= Jean Chacornac =

French astronomer (1823–1873)

Minor planets discovered: 6
| 25 Phocaea | 6 April 1853 | MPC |
| 33 Polyhymnia | 28 October 1854 | MPC |
| 34 Circe | 6 April 1855 | MPC |
| 38 Leda | 12 January 1856 | MPC |
| 39 Laetitia | 8 February 1856 | MPC |
| 59 Elpis | 12 September 1860 | MPC |

Jean Chacornac (21 June 1823 – 6 September 1873) was a French astronomer and discoverer of a comet and several asteroids.
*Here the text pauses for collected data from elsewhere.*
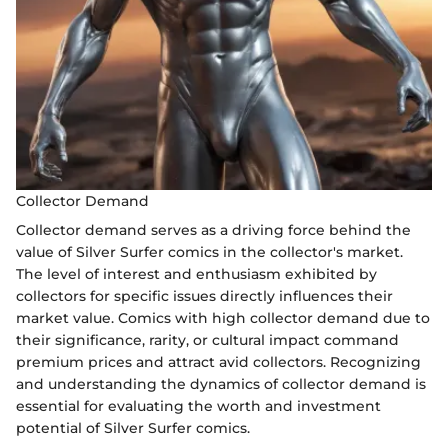
Collector Demand
Collector demand serves as a driving force behind the
value of Silver Surfer comics in the collector's market.
The level of interest and enthusiasm exhibited by
collectors for specific issues directly influences their
market value. Comics with high collector demand due to
their significance, rarity, or cultural impact command
premium prices and attract avid collectors. Recognizing
and understanding the dynamics of collector demand is
essential for evaluating the worth and investment
potential of Silver Surfer comics.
He was born in Lyon and died in Saint-Jean-en-Royans, southeastern France. Working in Marseille and Paris, he discovered six asteroids in the asteroid belt (see table) and C/1852 K1 (Chacornac), a parabolic comet in 1852. This comet is thought to be the source of the current Eta Eridanids meteors. He also independently discovered 20 Massalia, which discovery is credited to the Italian astronomer Annibale de Gasparis, however.

Jean Chacornac was awarded the Lalande Prize in 1855, 1856 and in 1863. The asteroid 1622 Chacornac and the lunar crater Chacornac are named in his honour.